- Data extracts -

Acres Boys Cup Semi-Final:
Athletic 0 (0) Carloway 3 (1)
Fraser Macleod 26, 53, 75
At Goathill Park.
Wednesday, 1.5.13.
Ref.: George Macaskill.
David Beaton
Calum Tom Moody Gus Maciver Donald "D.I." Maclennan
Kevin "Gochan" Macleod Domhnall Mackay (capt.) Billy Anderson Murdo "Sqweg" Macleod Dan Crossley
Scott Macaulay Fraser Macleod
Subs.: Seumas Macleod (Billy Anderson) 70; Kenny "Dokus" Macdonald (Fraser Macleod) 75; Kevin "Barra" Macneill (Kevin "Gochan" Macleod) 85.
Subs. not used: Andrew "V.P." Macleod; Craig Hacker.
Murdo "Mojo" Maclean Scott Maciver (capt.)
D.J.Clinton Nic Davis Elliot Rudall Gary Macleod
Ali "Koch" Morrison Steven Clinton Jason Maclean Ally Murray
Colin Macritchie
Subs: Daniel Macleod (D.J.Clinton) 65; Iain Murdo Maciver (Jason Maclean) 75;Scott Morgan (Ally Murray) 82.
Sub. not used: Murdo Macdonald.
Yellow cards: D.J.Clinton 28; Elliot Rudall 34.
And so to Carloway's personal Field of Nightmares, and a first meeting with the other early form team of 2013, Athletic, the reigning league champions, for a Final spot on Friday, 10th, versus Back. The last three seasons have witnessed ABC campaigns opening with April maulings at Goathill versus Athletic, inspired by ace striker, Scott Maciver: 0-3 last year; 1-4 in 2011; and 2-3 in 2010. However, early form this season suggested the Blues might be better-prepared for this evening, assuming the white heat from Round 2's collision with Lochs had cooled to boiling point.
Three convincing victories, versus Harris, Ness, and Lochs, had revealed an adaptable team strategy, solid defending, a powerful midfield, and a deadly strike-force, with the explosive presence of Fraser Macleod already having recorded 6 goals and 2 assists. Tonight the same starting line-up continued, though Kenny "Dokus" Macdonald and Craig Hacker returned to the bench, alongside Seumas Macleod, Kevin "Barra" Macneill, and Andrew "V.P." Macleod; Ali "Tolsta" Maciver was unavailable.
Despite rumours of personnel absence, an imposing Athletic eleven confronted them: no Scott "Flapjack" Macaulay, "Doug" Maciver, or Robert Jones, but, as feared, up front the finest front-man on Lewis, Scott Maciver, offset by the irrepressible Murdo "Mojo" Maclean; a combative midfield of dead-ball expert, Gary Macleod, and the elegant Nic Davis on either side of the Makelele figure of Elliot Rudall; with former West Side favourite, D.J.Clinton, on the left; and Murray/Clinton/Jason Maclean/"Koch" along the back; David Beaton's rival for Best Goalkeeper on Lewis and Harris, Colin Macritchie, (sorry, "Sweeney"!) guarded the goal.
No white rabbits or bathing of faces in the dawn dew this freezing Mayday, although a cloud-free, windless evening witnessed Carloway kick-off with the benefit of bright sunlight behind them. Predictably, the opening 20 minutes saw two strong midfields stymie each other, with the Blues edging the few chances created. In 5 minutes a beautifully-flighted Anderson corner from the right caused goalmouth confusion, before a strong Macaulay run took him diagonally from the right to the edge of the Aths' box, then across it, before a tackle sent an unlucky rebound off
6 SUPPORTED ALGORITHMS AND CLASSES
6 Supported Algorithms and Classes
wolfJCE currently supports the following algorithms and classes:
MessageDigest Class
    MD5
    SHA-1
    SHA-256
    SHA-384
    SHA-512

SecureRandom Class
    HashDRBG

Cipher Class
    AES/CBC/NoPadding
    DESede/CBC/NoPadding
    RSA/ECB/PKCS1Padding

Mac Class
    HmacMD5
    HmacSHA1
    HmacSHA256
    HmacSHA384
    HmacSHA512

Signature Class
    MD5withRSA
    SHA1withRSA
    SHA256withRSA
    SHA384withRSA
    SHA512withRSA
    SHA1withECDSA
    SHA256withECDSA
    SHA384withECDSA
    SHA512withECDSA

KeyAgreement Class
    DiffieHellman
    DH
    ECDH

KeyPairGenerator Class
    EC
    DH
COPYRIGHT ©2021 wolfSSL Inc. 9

- Exercise details -
Write down every line of the data exactly as it appears above.

- Response to the exercise -
Acres Boys Cup Semi-Final:
Athletic 0 (0) Carloway 3 (1)
Fraser Macleod 26, 53, 75
At Goathill Park.
Wednesday, 1.5.13.
Ref.: George Macaskill.
David Beaton
Calum Tom Moody Gus Maciver Donald "D.I." Maclennan
Kevin "Gochan" Macleod Domhnall Mackay (capt.) Billy Anderson Murdo "Sqweg" Macleod Dan Crossley
Scott Macaulay Fraser Macleod
Subs.: Seumas Macleod (Billy Anderson) 70; Kenny "Dokus" Macdonald (Fraser Macleod) 75; Kevin "Barra" Macneill (Kevin "Gochan" Macleod) 85.
Subs. not used: Andrew "V.P." Macleod; Craig Hacker.
Murdo "Mojo" Maclean Scott Maciver (capt.)
D.J.Clinton Nic Davis Elliot Rudall Gary Macleod
Ali "Koch" Morrison Steven Clinton Jason Maclean Ally Murray
Colin Macritchie
Subs: Daniel Macleod (D.J.Clinton) 65; Iain Murdo Maciver (Jason Maclean) 75;Scott Morgan (Ally Murray) 82.
Sub. not used: Murdo Macdonald.
Yellow cards: D.J.Clinton 28; Elliot Rudall 34.
And so to Carloway's personal Field of Nightmares, and a first meeting with the other early form team of 2013, Athletic, the reigning league champions, for a Final spot on Friday, 10th, versus Back. The last three seasons have witnessed ABC campaigns opening with April maulings at Goathill versus Athletic, inspired by ace striker, Scott Maciver: 0-3 last year; 1-4 in 2011; and 2-3 in 2010. However, early form this season suggested the Blues might be better-prepared for this evening, assuming the white heat from Round 2's collision with Lochs had cooled to boiling point.
Three convincing victories, versus Harris, Ness, and Lochs, had revealed an adaptable team strategy, solid defending, a powerful midfield, and a deadly strike-force, with the explosive presence of Fraser Macleod already having recorded 6 goals and 2 assists. Tonight the same starting line-up continued, though Kenny "Dokus" Macdonald and Craig Hacker returned to the bench, alongside Seumas Macleod, Kevin "Barra" Macneill, and Andrew "V.P." Macleod; Ali "Tolsta" Maciver was unavailable.
Despite rumours of personnel absence, an imposing Athletic eleven confronted them: no Scott "Flapjack" Macaulay, "Doug" Maciver, or Robert Jones, but, as feared, up front the finest front-man on Lewis, Scott Maciver, offset by the irrepressible Murdo "Mojo" Maclean; a combative midfield of dead-ball expert, Gary Macleod, and the elegant Nic Davis on either side of the Makelele figure of Elliot Rudall; with former West Side favourite, D.J.Clinton, on the left; and Murray/Clinton/Jason Maclean/"Koch" along the back; David Beaton's rival for Best Goalkeeper on Lewis and Harris, Colin Macritchie, (sorry, "Sweeney"!) guarded the goal.
No white rabbits or bathing of faces in the dawn dew this freezing Mayday, although a cloud-free, windless evening witnessed Carloway kick-off with the benefit of bright sunlight behind them. Predictably, the opening 20 minutes saw two strong midfields stymie each other, with the Blues edging the few chances created. In 5 minutes a beautifully-flighted Anderson corner from the right caused goalmouth confusion, before a strong Macaulay run took him diagonally from the right to the edge of the Aths' box, then across it, before a tackle sent an unlucky rebound off
6 SUPPORTED ALGORITHMS AND CLASSES
6 Supported Algorithms and Classes
wolfJCE currently supports the following algorithms and classes:
MessageDigest Class
    MD5
    SHA-1
    SHA-256
    SHA-384
    SHA-512

SecureRandom Class
    HashDRBG

Cipher Class
    AES/CBC/NoPadding
    DESede/CBC/NoPadding
    RSA/ECB/PKCS1Padding

Mac Class
    HmacMD5
    HmacSHA1
    HmacSHA256
    HmacSHA384
    HmacSHA512

Signature Class
    MD5withRSA
    SHA1withRSA
    SHA256withRSA
    SHA384withRSA
    SHA512withRSA
    SHA1withECDSA
    SHA256withECDSA
    SHA384withECDSA
    SHA512withECDSA

KeyAgreement Class
    DiffieHellman
    DH
    ECDH

KeyPairGenerator Class
    EC
    DH
COPYRIGHT ©2021 wolfSSL Inc. 9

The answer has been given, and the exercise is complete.